Words: John Newton (b. July 24, 1725; d. Dec. 21, 1807)
Music: St. Peter, by Alexander Robert Reinagle (b. Aug. 21, 1799; d. Apr. 6, 1877)
Note: The word “Husband” in CH-5 is often changed to “Brother,” today. However, Newton, a seaman, may have intended the imagery, in the nautical sense of the day, to refer to the man in charge of a ship’s provisions. He was spoken of as the ship’s husband. The tune St. Peter is sometimes called Reinagle, after its composer.
When it comes to romantic love between a man and a woman, the name of the loved one has a special significance, a unique beauty. In the 1961 musical West Side Story, Tony meets Maria and falls in love. He sings of her:
“The most beautiful sound I ever heard,
All the beautiful sounds of the world
In a single word – Maria.”
In ancient poetry, the Shulamite maiden with whom King Solomon had fallen in love is praised by his attendants, who sing, “Your name is ointment poured forth” (S.S. 1:3). Like the fragrant aroma of a treasured perfume was the sound of her name to her beloved. In Ecclesiastes 7:1, Solomon says in a similar vein, “A good name [reputation] is better than precious ointment” (Ecc. 7:1).
It was the text from the Song of Solomon that inspired John Newton to create a lovely seven-stanza hymn about the name of Jesus. He exclaims, “How sweet the name of Jesus sounds in a believer’s ear!” (CH-1). Then, he proceeds to describe some of the reasons why the name of the Lord Jesus Christ is so precious to him, sometimes heaping names and titles, one on another, to indicate the many-faceted perfections of his Subject. It is a kind of sacred version of Elizabeth Barrett Browning’s poem, which begins: “How do I love thee? Let me count the ways.”
Since the names of the Lord present who He is, and what He is like, and what He has done, to revel in His name is to delight in His Person. David exclaims, “O Lord, our Lord, how excellent is Your name [Your reputation for being who and what You are] in all the earth!” (Ps. 8:9).

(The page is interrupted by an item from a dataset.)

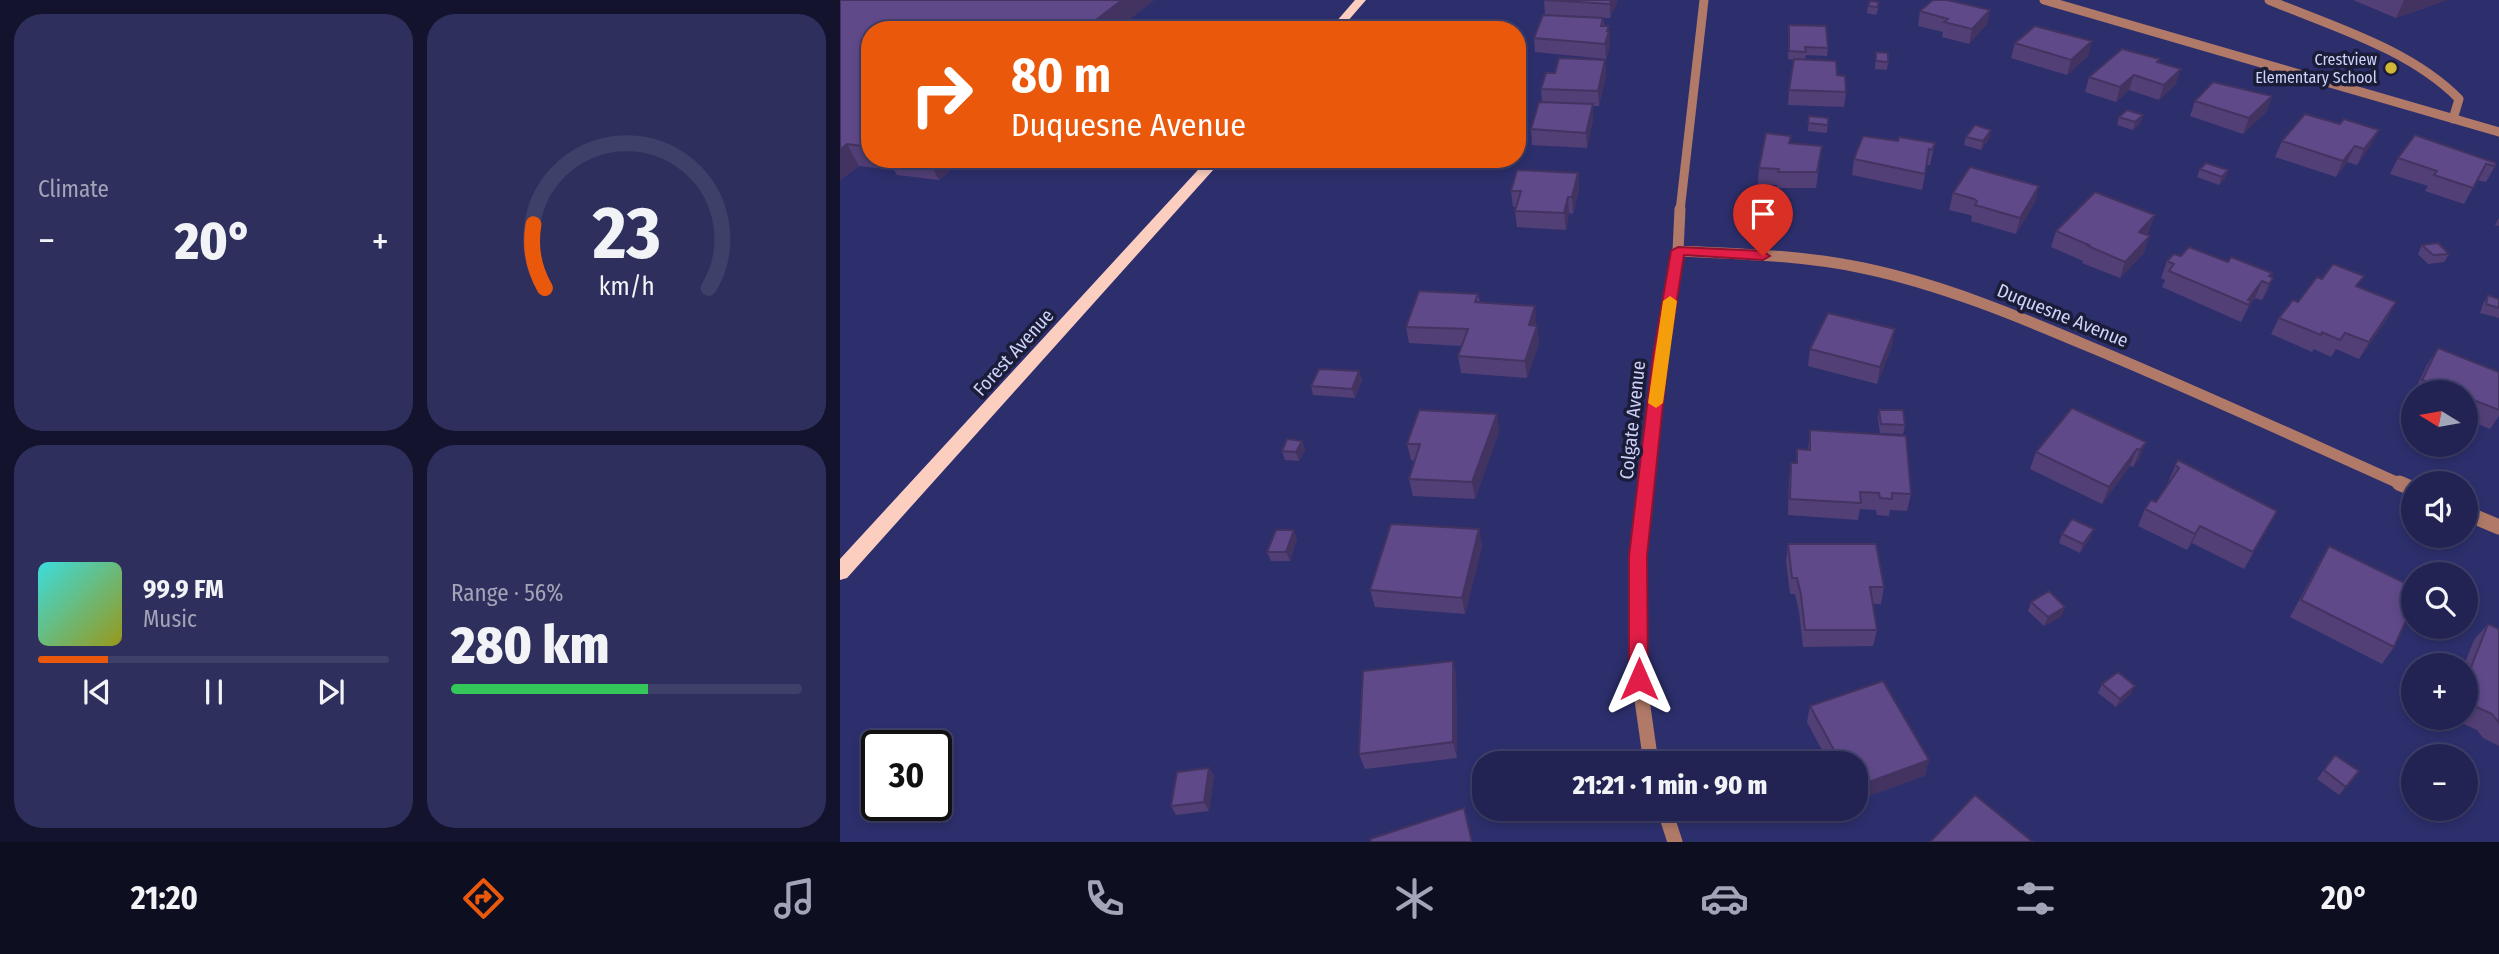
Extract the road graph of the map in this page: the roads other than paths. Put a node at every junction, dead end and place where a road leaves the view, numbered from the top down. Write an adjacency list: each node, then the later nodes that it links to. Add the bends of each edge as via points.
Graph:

In the One represented by the name “Jesus,” there is soothing for sorrows, healing for wounded hearts, and settled assurance and peace in place of fear (CH-1). In Him there is spiritual health and wholeness, and nourishment for the soul (CH-2). He is our Rock, our Shield, our Hiding Place, and a Treasury of “boundless stores of grace” (CH-3). He is our Shepherd, Husband [Provider], and Friend, fulfilling the offices of Prophet, Priest, and King (CH-5).
The third line of the fifth stanza is worthy of special note. John Newton describes Jesus as “My Lord, my Life, my Way, my End.” As believers, we affirm that the Lord is both the source of our lives, the sustainer and guide of our lives, and the ultimate goal of our lives. It can hardly be said more simply or more profoundly!
In a stanza sometimes omitted today, Newton adds:
By Thee my prayers acceptance gain,
Although with sin defiled;
Satan accuses me in vain,
And I am owned a child.
In spite of all this eloquent outpouring, the hymn writer is conscious of the inadequacy of his words to express what’s in his heart. But he is encouraged with the thought that in our resurrection bodies we’ll have both purified hearts and more eloquent tongues to praise the Lord (CH-6):
Weak is the effort of my heart,
And cold my warmest thought;
But when I see Thee as Thou art,
I’ll praise Thee as I ought.
This stanza expresses a similar thought to that of Newton’s close friend and associate, poet William Cowper, who says in his hymn, There Is a Fountain Filled with Blood:
When this poor lisping, stammering tongue
Lies silent in the grave,
Then in a nobler, sweeter song,
I’ll sing Thy power to save.
1) So many times our prayers tend to be filled with requests for this or that. Nothing wrong with bringing our requests to the Lord (Phil. 4:6; I Pet. 5:7). But there also needs to be worship and praise. What are some things you can praise the Lord for today?
2) What would cause a name to be like a revolting stink? Why is the name of the Lord Jesus so different to the believer?